Un chiffre en hausse constante qui intrigue, mais surtout révèle l’évolution de la migration irrégulière devenue véritablement «un projet de famille».
La migration en Tunisie ne cesse de se développer ces dernières années, particulièrement l’immigration irrégulière. L’avènement de la révolution du 14 janvier 2010 n’a fait que la renforcer et empirer la situation. Petite parenthèse : la migration régulière, même si elle se fait dans les normes, ne manque pas de rajouter son grain de sel à cette situation inédite en Tunisie, où l’exode devient le seul recours pour sortir des difficultés vécues dans son propre pays. Un état de déliquescence programmé qui incite de nombreux Tunisiens à plier bagage, en général définitivement, vers d’autres horizons. L’année 2020 ne déroge pas à la règle avec les vols aériens en partance, notamment, vers l’Amérique, au pays du sirop d’érable, le Canada, ou plus près vers la France ou l’Allemagne et, bien entendu, l’Italie. Cela révèle la tendance à chercher un avenir outre-mer vaille que vaille. Quant à la traversée clandestine, elle se fait surtout par voie maritime. Des groupes de jeunes et d’adolescents prennent le large à tour de bras à leurs risques et périls. Issus de tous les gouvernorats de la République sans exception, ils tentent dans un élan de désespoir de sortir du pétrin et de sauver leur vie. En allant voir si l’herbe est plus verte sous d’autres cieux.
Nous avons demandé à M. Alaa Talbi, directeur exécutif du Forum tunisien pour les droits économiques et sociaux de dresser un bilan de l’année 2020 de la migration clandestine tunisienne, avant de donner des explications sur les causes de ce phénomène grandissant.
Avec l’énergie du désespoir…
A.Talbi avance ces chiffres : «Il faut savoir que plus de 10% du total des migrants tunisiens sont des mineurs non accompagnés. Sur l’année 2020, on décompte 12.510 migrants dont 10.383 hommes, 342 femmes, 385 mineurs accompagnés et 1.400 mineurs non accompagnés. En outre, on parle de projet de famille pour la migration clandestine actuelle, mais pas uniquement comme projet individuel car il y a une démocratisation de la migration».
Pourquoi y a-t-il alors une augmentation des mineurs qui ont migré en 2020 par rapport aux années antérieures ? Pourquoi les jeunes et les mineurs s’adonnent-ils aux traversées de la mort ? Parmi les causes, on cite le désespoir, l’impact négatif du taux de chômage important en Tunisie, l’abandon scolaire qui touche chaque année entre 50.000 à 70.000 élèves qui ont fini par décrocher.

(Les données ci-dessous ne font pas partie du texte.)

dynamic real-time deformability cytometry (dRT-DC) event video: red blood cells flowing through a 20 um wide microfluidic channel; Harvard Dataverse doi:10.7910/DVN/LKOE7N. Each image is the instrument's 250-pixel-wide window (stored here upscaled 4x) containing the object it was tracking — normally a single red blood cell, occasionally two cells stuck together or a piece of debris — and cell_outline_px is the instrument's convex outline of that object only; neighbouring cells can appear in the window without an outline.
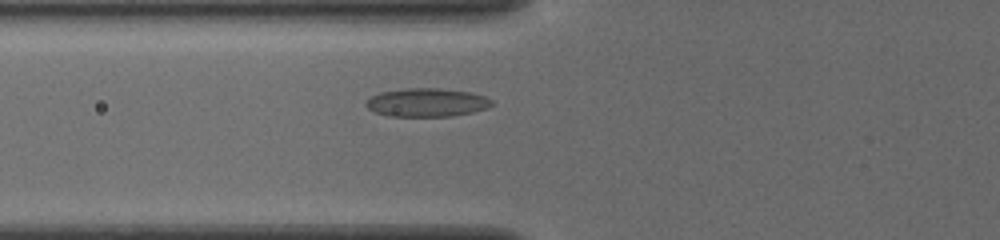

Cela, «alors que l’école est obligatoire jusqu’à l’âge de seize ans», condamne-t-il. Le nombre, non négligeable de femmes, surprend l’expert de la question migratoire. D’un autre côté, avec «3.387 mouvements de protestations et 4.685 migrants» vers les côtes italiennes, d’après le Ftdes, cela en 100 jours sous la présidence du gouvernement Mechichi, il y a un hic, c’est le moins qu’on puisse dire.
Talbi critique également les dernières déclarations du chef du gouvernement Mechichi qui assimile à tort les migrants clandestins aux terroristes. Le Ftdes a réagi ouvertement mercredi dernier, par un communiqué qui condamne les propos du chef du gouvernement «de façon intentionnelle» qui nuisent à l’image des Tunisiens. On nage en eaux troubles à tous les niveaux, les Tunisiens ne sachant plus où donner de la tête et de la voix.
D’ailleurs, d’après le Ftdes, 73,9% des Tunisiens estiment que «leurs voix ne sont pas entendues dans leur pays». Ce constat traduit le manque de considération pour les intérêts vitaux des citoyens, dont fait preuve le gouvernement actuel. A n’en point douter, le torchon brûle.